S&P Global senior analyst Alexander Johnston identified “human factors” as one of the most enduring issues. Workers oppose tools they don’t trust. When they feel like software is handling them, customers push back. Additionally, the learning curve for incorporating AI into actual workflows in some industries is higher than that of any vendor that was ever mentioned in the pitch deck. Cultural barriers may be more significant than technical ones.
Because it demonstrates how cautiously even a willing company must move, rather than because it is a failure, USAA provides an instructive case study. The 16,000 customer service representatives of the military-focused insurance and banking company now have access to an AI assistant that helps them find precise answers when making calls. It decided on a tool that enhances rather than replaces humans after conducting pilot projects, some of which it completely shut down. 200,000 calls are still handled daily by its call centers.
In short, people want a human voice on the other end of the phone, according to Ramnik Bajaj, chief data analytics officer at USAA. That is not an AI failure. It serves as a reminder that technology is not isolated.

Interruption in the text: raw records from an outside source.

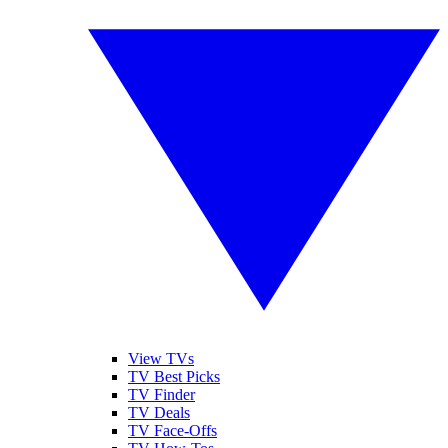
View TVs
TV Best Picks
TV Finder
TV Deals
TV Face-Offs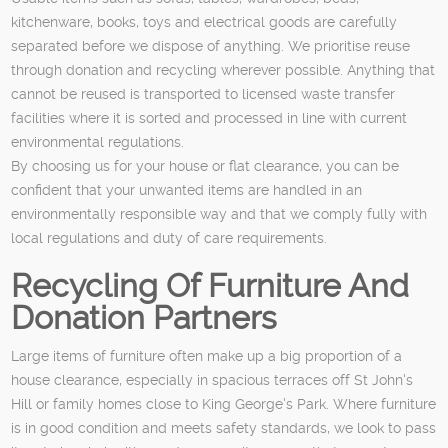
kitchenware, books, toys and electrical goods are carefully
separated before we dispose of anything. We prioritise reuse
through donation and recycling wherever possible. Anything that
cannot be reused is transported to licensed waste transfer
facilities where it is sorted and processed in line with current
environmental regulations.
By choosing us for your house or flat clearance, you can be
confident that your unwanted items are handled in an
environmentally responsible way and that we comply fully with
local regulations and duty of care requirements.
Recycling Of Furniture And
Donation Partners
Large items of furniture often make up a big proportion of a
house clearance, especially in spacious terraces off St John's
Hill or family homes close to King George's Park. Where furniture
is in good condition and meets safety standards, we look to pass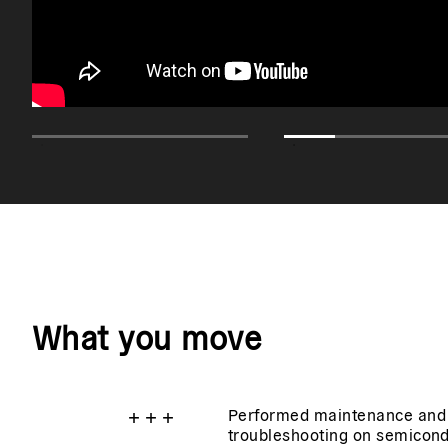
What you move
+
+
+
Performed maintenance and
troubleshooting on semicon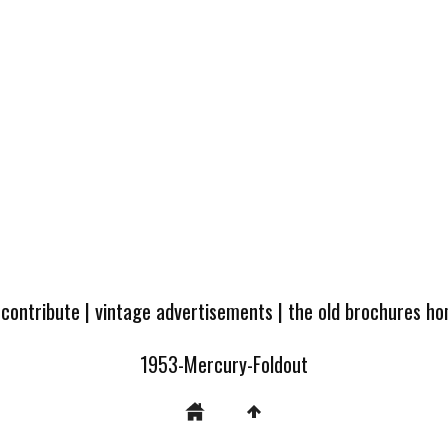
 contribute
|
vintage advertisements
|
the old brochures h
1953-Mercury-Foldout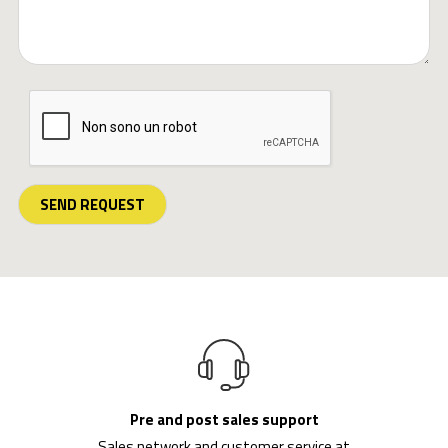
SEND REQUEST
Pre and post sales support
Sales network and customer service at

A different, and possibly the most accurate, picture of what widespread AI adoption actually looks like in practice is provided by JPMorgan Chase. The bank completely blocked ChatGPT from its systems two years ago. Currently, an internal AI assistant is used by about 200,000 workers. Up to four hours a week are saved on routine tasks by half of them who use it on a regular basis. The bank’s global chief information officer, Lori Beer, is in charge of 60,000 employees in the technology department.
She freely acknowledges that the bank has terminated hundreds of AI projects. That doesn’t seem to bother her. “We’re not afraid to shut things down,” she replied. “I think it’s a smart thing.” There’s a feeling that JPMorgan is one of the few non-tech companies that appears to be making real progress because of its willingness to fail quietly and move on.
Almost all of the winners thus far have been on the supply side. Instead of waiting for results, Microsoft, Amazon, Google, and Nvidia are the outcomes. Nvidia has become one of the most valuable companies in human history thanks to its dominance in AI chips. When Meta showed that its AI investments were significantly increasing its advertising revenue, its stock shot up.
Conversely, Microsoft’s stock plummeted when Azure growth fell short of projections, creating uneasy doubts about whether all that infrastructure investment will result in profits that investors can truly hang onto. The returns are inconsistent even within Big Tech, and Wall Street’s tolerance is clearly waning.
The trough of disillusionment is Gartner’s term for where technology is headed in the near future. It’s a sobering reset rather than a dramatic collapse, similar to what happened with personal computers and the internet in the early 2000s. Early exuberance, costly confusion, gradual mastery, and ultimately transformation are all part of the same pattern.
According to MIT research scientist Andrew McAfee, who focuses on digital economies, “Innovation is a process of failing fairly regularly.” For a CFO attempting to explain AI spending to a skeptical board, this is not a reassuring message. However, it could be an honest one.
It’s difficult to ignore the fact that the businesses promoting AI are frequently the ones who are most outspoken about its potential. The technology is not a scam despite this. However, it does mean that the businesses making the purchases bear nearly all of the cost of the gap between the pitch and the payout. They are investing billions, learning from their mistakes, educating their employees, and biding their time.
The paradox is not that AI is ineffective. It’s that, contrary to what the headlines ever implied, making it work is much more difficult, slower, and human.